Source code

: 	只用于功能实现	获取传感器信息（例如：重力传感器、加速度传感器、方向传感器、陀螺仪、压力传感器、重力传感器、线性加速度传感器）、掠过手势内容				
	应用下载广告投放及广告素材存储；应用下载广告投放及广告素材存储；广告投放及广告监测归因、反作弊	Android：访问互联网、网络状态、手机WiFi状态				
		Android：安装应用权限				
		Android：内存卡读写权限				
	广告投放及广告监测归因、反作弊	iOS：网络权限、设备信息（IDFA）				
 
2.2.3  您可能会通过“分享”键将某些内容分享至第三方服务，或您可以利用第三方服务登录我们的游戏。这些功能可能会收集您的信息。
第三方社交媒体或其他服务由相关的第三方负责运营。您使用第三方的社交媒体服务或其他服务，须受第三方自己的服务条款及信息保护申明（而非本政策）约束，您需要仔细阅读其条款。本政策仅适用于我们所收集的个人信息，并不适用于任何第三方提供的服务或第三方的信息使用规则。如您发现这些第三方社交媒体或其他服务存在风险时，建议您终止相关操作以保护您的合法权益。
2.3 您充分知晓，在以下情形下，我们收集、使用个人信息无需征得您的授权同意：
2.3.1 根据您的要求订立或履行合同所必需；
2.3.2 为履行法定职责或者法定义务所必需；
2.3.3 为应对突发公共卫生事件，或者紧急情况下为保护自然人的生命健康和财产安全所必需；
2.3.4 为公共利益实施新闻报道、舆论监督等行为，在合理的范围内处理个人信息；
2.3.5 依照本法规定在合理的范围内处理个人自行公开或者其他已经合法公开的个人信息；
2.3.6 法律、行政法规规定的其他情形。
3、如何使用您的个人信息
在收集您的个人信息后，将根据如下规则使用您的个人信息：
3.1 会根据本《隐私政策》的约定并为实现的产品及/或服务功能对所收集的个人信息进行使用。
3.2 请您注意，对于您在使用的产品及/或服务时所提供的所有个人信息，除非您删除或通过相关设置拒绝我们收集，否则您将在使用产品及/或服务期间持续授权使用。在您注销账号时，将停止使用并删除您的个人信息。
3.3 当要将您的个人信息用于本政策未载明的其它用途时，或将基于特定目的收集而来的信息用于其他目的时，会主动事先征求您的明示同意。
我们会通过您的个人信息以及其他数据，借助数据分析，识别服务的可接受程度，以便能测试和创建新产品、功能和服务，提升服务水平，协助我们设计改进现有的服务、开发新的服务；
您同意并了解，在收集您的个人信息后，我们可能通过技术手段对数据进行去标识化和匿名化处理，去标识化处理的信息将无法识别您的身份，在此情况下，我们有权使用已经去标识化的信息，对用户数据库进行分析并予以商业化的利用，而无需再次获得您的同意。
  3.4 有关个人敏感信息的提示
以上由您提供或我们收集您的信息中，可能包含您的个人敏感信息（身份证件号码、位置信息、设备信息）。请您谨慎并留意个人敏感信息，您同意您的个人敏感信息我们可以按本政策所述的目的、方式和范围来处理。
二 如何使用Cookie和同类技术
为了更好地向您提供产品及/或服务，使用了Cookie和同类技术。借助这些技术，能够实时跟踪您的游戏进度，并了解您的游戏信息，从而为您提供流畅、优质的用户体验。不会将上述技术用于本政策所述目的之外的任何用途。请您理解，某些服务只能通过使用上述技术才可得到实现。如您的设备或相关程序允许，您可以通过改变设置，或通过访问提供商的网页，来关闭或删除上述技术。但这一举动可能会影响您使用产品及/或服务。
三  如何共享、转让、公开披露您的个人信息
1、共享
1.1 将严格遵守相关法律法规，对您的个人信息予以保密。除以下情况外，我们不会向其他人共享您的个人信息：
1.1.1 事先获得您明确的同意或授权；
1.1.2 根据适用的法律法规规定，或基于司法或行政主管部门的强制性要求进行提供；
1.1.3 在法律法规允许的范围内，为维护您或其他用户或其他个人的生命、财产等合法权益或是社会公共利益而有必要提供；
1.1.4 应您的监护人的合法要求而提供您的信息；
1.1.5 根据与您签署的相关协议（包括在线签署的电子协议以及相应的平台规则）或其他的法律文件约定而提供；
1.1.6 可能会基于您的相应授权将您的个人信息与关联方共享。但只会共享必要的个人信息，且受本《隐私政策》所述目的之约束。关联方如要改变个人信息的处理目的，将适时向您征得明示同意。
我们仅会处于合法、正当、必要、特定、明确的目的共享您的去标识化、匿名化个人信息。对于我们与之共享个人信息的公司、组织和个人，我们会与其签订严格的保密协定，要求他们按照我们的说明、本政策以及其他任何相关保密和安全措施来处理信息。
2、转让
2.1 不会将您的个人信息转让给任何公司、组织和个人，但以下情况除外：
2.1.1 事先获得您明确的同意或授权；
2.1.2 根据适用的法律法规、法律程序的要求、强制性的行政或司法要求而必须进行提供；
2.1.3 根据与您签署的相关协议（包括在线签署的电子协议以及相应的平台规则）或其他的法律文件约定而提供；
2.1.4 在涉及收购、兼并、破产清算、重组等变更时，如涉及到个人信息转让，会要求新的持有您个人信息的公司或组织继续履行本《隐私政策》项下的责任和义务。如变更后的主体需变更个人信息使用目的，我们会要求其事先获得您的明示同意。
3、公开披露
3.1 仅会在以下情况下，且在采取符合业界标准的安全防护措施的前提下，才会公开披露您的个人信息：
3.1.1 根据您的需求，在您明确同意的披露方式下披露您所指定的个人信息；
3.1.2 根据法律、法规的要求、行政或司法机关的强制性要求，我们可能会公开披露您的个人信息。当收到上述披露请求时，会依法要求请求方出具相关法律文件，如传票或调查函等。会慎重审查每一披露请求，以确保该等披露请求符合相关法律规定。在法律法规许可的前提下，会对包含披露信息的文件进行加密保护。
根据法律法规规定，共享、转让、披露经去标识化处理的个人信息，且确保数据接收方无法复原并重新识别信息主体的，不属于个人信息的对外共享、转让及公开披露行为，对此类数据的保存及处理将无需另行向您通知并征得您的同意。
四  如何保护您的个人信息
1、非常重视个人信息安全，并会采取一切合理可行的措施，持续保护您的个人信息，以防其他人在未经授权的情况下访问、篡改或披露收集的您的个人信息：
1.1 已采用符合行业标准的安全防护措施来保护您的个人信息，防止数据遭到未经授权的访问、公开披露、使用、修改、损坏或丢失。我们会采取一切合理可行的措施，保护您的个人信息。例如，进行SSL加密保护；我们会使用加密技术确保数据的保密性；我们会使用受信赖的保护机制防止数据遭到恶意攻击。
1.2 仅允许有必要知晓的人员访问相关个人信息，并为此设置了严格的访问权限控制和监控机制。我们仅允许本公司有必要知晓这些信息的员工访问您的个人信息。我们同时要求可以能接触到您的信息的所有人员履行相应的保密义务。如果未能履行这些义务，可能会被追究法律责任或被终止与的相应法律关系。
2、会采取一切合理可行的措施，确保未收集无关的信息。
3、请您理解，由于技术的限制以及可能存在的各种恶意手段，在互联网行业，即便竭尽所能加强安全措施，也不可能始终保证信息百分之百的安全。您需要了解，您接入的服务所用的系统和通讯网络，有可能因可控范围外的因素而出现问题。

Work required
Count the lines in the entries above that contain the string "设备信息", treating case as significant. Reply with the number only.

Reply
2